The reasoning is often based on the assumption that the platform – as shared asset that is reused in the existing and to-be-developed systems – must be maintained only once and allows reduction of cost and shorter time to market for new solutions and products. However, the challenges within this approach are often underestimated which may lead to exactly the opposite than the expected cost and time savings. The following articles outline typical pitfalls and challenges and provides best practices of how to approach a change to a platform-based approach successfully. Here, the ideas follow the base assumption that the platform shall be either exposed internally within an organization or externally as commercial service/product.
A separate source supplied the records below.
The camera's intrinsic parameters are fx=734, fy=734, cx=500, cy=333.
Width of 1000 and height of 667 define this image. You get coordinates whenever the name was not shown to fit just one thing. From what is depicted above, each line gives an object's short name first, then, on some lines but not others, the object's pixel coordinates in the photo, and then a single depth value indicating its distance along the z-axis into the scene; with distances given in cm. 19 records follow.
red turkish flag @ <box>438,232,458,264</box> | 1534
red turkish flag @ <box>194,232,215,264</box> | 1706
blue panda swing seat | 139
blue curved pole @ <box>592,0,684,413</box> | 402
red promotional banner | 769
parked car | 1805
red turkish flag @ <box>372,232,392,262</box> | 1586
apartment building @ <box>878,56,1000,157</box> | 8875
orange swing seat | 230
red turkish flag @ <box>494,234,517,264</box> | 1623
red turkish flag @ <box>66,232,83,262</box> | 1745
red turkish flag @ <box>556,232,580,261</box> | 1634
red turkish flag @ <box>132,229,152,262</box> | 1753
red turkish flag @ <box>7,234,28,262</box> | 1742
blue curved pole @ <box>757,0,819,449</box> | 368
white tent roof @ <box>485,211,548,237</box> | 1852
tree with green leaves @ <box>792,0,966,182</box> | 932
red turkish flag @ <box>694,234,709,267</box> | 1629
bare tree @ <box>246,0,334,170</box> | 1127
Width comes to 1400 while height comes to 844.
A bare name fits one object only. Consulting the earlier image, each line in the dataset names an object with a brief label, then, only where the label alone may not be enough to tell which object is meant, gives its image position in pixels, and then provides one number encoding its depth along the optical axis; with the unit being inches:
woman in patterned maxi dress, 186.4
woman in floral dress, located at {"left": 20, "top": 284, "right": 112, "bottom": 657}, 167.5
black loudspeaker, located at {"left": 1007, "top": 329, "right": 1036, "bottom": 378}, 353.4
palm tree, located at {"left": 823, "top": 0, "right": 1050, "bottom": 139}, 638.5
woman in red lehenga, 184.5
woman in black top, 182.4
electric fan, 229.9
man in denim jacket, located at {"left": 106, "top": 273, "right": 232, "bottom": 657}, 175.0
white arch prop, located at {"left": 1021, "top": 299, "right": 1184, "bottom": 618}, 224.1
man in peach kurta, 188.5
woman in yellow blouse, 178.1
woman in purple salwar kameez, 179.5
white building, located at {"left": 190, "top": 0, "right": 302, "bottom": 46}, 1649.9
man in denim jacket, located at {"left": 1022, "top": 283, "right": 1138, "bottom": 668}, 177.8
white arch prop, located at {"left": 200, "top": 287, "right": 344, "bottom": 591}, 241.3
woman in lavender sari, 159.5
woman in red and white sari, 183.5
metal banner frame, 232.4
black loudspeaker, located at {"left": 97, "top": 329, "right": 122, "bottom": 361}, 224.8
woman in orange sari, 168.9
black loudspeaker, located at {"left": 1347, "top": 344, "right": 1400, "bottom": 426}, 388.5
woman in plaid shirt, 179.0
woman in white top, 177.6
The idea of cost-optimization through shared software components and shared data by going into a platform approach is also often combined with an approach to reduce the operational cost for the target platform and focus the engineering efforts towards differentiating areas of the platform, away from common base platform functionality. Today’s cloud offerings play a significant role in this kind of approach, because they allow an organization to simply make use of infrastructure and platform services instead of developing them as part of their own platform in-house. This applies to very basic functionality like metering, logging or authentication up to complex services like machine learning and artificial intelligence-based services.

First of all, I like to point out what this article series is not: it is not to explain how to build a software product well from a SW engineering point of view. The art of creating successful software solutions is covered in many books and articles, to which shall be referred at this point. This article is also not a re-definition of Product Line Engineering (PLE) for software products that run in the cloud. This topic is also covered in literature and discussed widely in conferences and expert groups. However, this article tries to highlight the best practices of both disciplines in the area of platform scoping and cloud-based platform development in addition with the aspect of human-centric issues (social and organizational elements) in order to provide a more holistic view on the challenge at hand.
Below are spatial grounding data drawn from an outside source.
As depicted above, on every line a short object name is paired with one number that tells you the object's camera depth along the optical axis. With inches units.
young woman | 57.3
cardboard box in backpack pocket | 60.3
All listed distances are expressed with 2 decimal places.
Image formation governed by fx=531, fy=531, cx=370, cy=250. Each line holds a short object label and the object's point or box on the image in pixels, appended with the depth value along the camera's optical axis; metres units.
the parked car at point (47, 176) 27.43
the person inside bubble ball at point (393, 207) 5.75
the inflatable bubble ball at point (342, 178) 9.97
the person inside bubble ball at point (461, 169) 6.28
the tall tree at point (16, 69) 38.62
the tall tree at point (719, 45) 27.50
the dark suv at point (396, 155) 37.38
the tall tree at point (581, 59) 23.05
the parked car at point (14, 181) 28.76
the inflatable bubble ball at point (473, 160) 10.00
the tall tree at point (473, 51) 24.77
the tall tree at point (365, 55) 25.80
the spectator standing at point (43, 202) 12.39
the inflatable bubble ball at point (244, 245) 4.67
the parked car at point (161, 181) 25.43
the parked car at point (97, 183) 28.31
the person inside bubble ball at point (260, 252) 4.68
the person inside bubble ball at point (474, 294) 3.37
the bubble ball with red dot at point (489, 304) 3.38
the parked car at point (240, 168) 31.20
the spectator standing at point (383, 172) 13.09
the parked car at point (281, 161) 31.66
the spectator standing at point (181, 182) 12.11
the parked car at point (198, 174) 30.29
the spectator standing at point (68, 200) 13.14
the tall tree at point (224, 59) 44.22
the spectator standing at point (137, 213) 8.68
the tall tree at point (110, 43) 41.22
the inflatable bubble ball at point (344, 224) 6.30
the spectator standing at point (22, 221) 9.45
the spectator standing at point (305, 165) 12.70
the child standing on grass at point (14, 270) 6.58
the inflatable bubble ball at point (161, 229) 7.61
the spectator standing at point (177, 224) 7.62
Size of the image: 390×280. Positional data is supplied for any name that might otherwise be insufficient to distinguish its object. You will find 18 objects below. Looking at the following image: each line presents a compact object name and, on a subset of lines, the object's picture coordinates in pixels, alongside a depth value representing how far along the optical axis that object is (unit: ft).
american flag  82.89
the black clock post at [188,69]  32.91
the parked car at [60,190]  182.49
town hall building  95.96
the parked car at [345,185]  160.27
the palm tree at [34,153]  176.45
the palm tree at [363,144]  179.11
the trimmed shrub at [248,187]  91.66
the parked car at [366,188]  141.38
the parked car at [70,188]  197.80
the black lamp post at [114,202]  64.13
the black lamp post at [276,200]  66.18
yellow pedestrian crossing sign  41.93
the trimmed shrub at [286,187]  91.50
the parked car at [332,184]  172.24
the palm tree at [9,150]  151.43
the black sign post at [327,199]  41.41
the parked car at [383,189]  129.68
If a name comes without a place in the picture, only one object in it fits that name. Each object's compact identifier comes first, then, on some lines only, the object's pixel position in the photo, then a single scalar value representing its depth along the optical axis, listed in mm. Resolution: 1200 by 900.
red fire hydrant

So, I will first provide a general overview on the challenge and the complexity of a platform approach, both: consolidating on existing solutions and as a base for new solutions. Here, the technical complexity and requirements diversity is one central aspect but also non-technical aspects typically lead to severe problems during such an undertaking. Missing acceptance of the approach, unexpected costs, technical problems on the way and a striking resistance of people to abandon their old habits all lead to the fact that many such approaches remain unsuccessful. Secondly, this series will highlight a few best practices to start a platform approach, from the existing PLE frameworks, from software architecture but also from a peoples-cooperation point of view, that help to deal with the complexity and handle the risks. Even for projects and people that are either not aware of PLE or simply do not want to follow a product line approach, some of the PLE methods can be used to strive for a less risky implementation of the platform approach.

As a result of reading these articles, you should develop the idea that building a platform should be considered well. When thinking of all consequences and total cost of ownership, sometimes individual solutions are the better variant. As any technology, platforms are no silver bullets. I will provide some hints that help to make the judgment.